Instructor’s Notes: The value of a real-world asset is also, essentially, exposed to the behaviour of holders of commodity-collateralized stablecoins. These assets can appreciate or depreciate over time, which might impact trade incentives.
Slide 6
This slide discusses Crypto-Collateralized Coins which are a type of stablecoins. Crypto-collateralized stablecoins are backed by other cryptocurrencies and are over-collateralized.
Instructor’s Notes: For example, to obtain $500 in stablecoins, you must invest $1,000 in Ether (ETH). The stablecoins are now 200 percent collateralized in this situation, and even if the price drops by 25%, the $500 worth of stablecoins is secured by $750 worth of the ETH.
Slide 7
This slide discusses Non-Collateralized Coins which are a type of stablecoins. Non-Collateralized or Algorithmic stablecoins may or may not hold reserve assets. They keep the stablecoin's value stable. This is done through an algorithm, essentially, a computer program that runs a preset formula to control the stablecoin's supply.
Instructor’s Notes: For example, to obtain $500 in stablecoins, you must invest $1,000 in Ether (ETH). The stablecoins are now 200 percent collateralized in this situation, and even if the price drops by 25%, the $500 worth of stablecoins is secured by $750 worth of the ETH.
Slide 8
This slide lists applications of stablecoins. These include the use of stablecoins as a day-to-day currency which is fast & affordable, streamlining recurrent and P2P payments, and providing protection from local currency crashes & market volatility.

Recorded data:

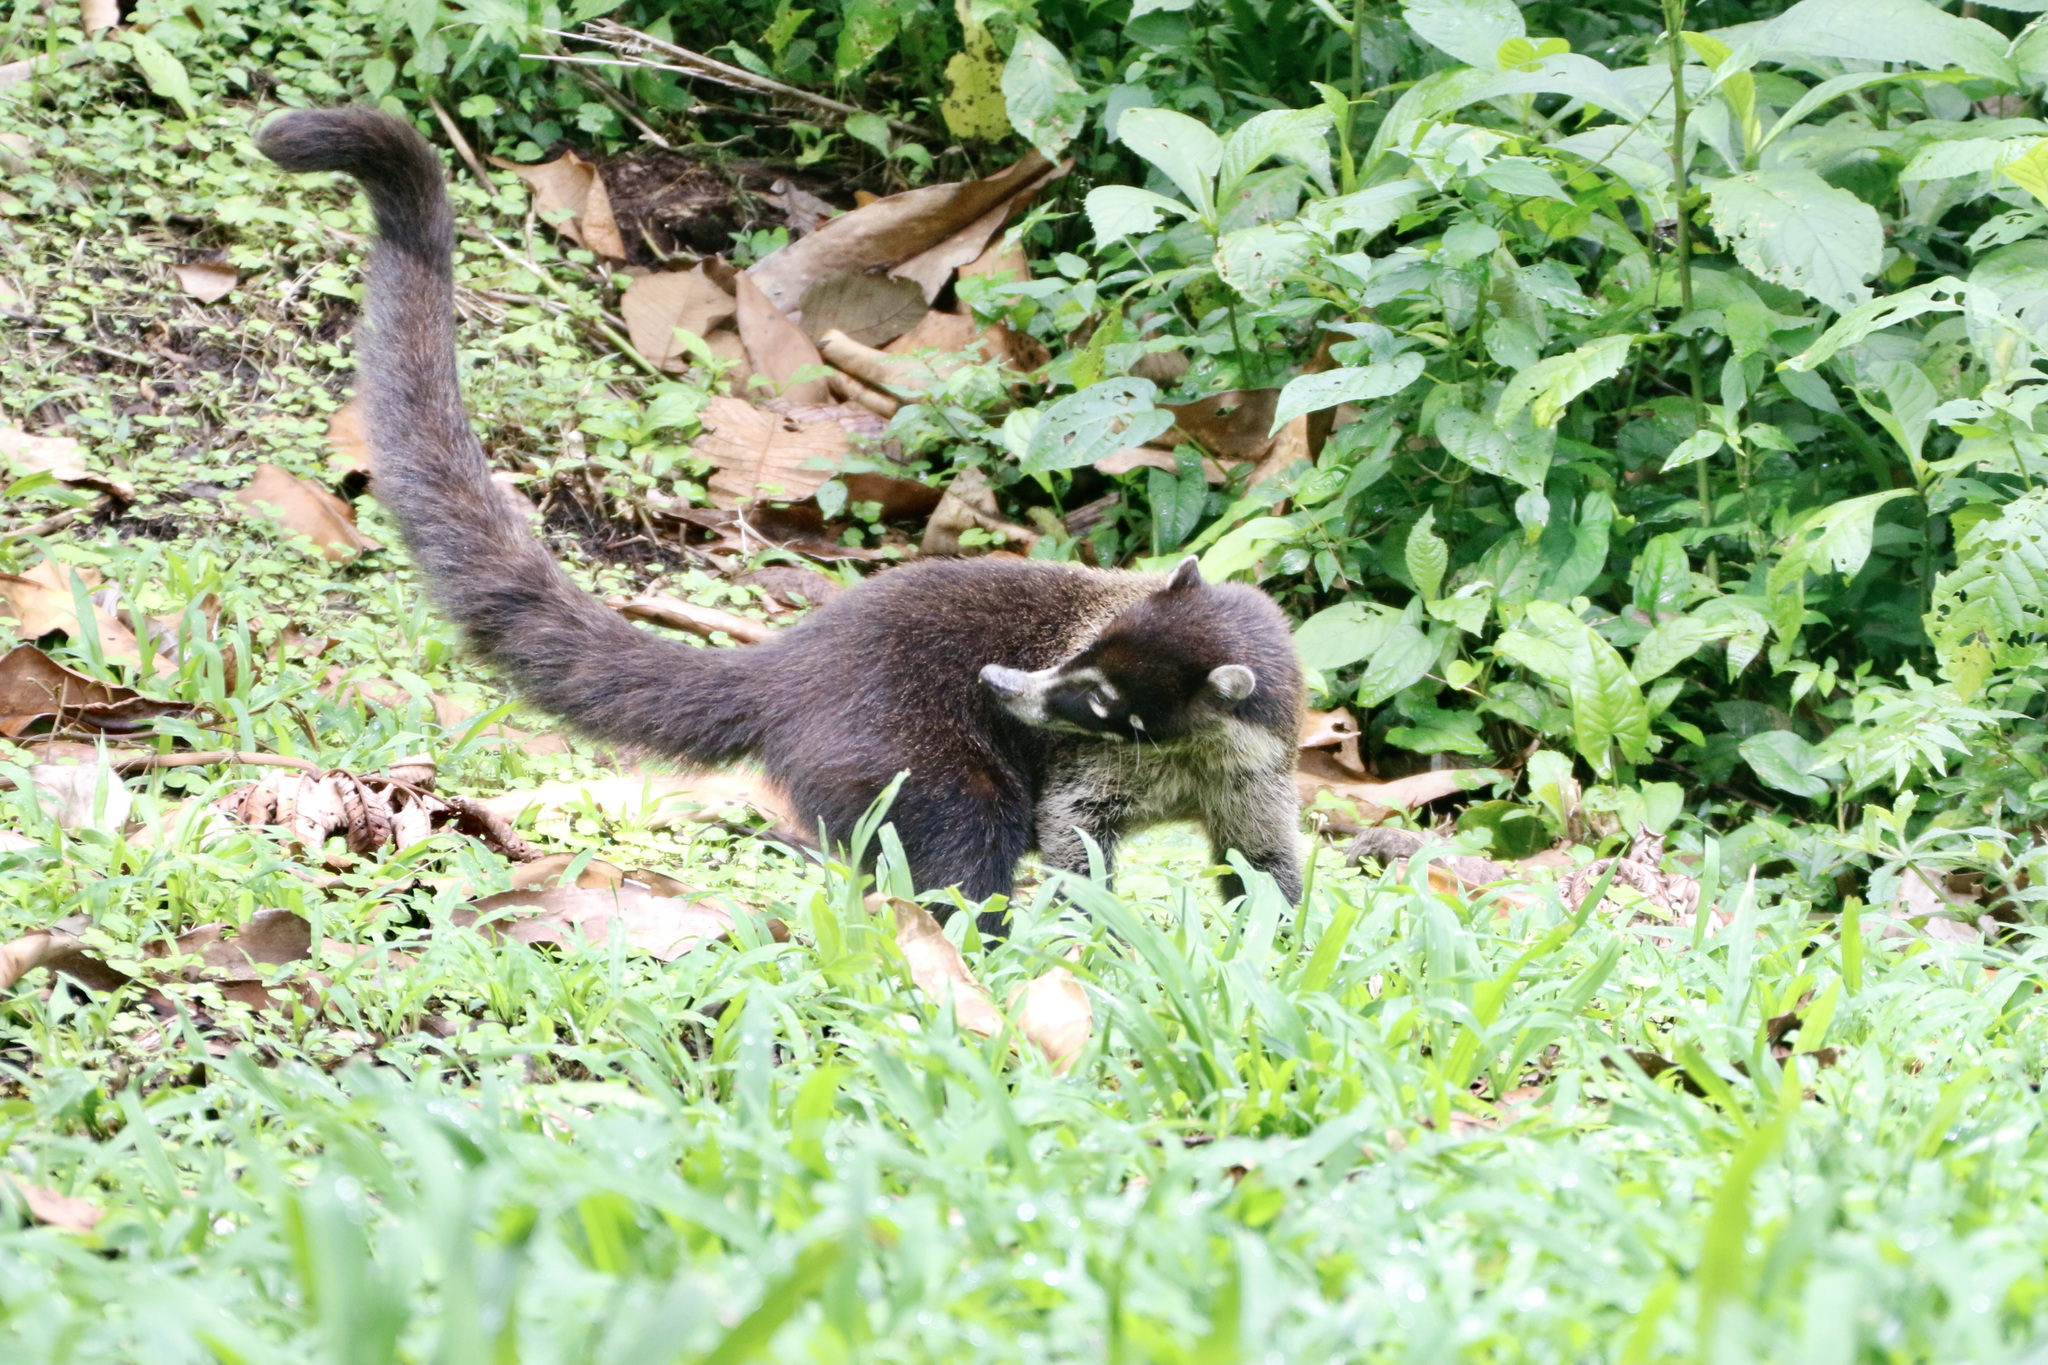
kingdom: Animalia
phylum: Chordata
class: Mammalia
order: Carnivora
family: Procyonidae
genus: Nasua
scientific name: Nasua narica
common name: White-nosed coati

--

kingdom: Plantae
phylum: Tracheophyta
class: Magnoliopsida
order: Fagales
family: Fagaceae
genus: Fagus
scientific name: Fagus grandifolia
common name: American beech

[List of tasks]
a) Translate this sentence from the stablecoin slides into Spanish: "Crypto-collateralized stablecoins are backed by other cryptocurrencies and are over-collateralized."
b) Continue the stablecoin slides from their last sentence.
The rows have nothing to do with the stablecoin slides.

[Solved tasks]
a) Las monedas estables con garantía en criptomonedas están respaldadas por otras criptomonedas y tienen un exceso de garantía.

b)
Instructor’s Notes:
- A day-to-day currency: Well-designed stablecoins have the potential to be used in commerce just like any other currency. Since no conversion of multiple fiat currencies is required, stablecoins might be used for international money transfers
- Fast & affordable remittances for migrant workers: Many migrant workers currently rely on businesses to transfer money back to their families, which is time-consuming and expensive. Stablecoins can be a better alternative. Workers and their families can use digital wallets to receive stablecoins almost instantaneously from anywhere globally, with low fees and no price volatility
- Streamlining recurrent and P2P payments: Enforcement of smart contracts is also possible with stablecoins. An employer, for example, may set up a smart contract that automatically transfers stablecoins to its employees at the end of each month
- Improve cryptocurrency exchanges: Due to rigorous rules, only a few cryptocurrency exchanges presently offer fiat currencies. However, by simply employing a USD-backed stablecoin instead of actual dollars, exchanges can get past this obstacle and provide crypto-fiat trading pairings. This encourages the general acceptance of cryptocurrency trading since it simplifies the process and allows them to continue thinking in terms of dollars or euros rather than fluctuating bitcoin values
- Protection from local currency crashes & market volatility: Local citizens may instantly trade their crashing currency for comparatively safe USD-backed, EUR-backed, or even gold-backed stablecoins, shielding themselves from further value erosion
Slide 9
This slide highlights the limitations of Stablecoins. The major ones are people’s trust in the solvency of the organisation backing the stablecoin, lower probability of making gains by trading in stablecoins etc
Slide 10
This slide discusses risks and regulations associated with Stablecoins. These are: systematic risk & loss of value, threat to market integrity & investor protection, illicit activity, and tighter regulations.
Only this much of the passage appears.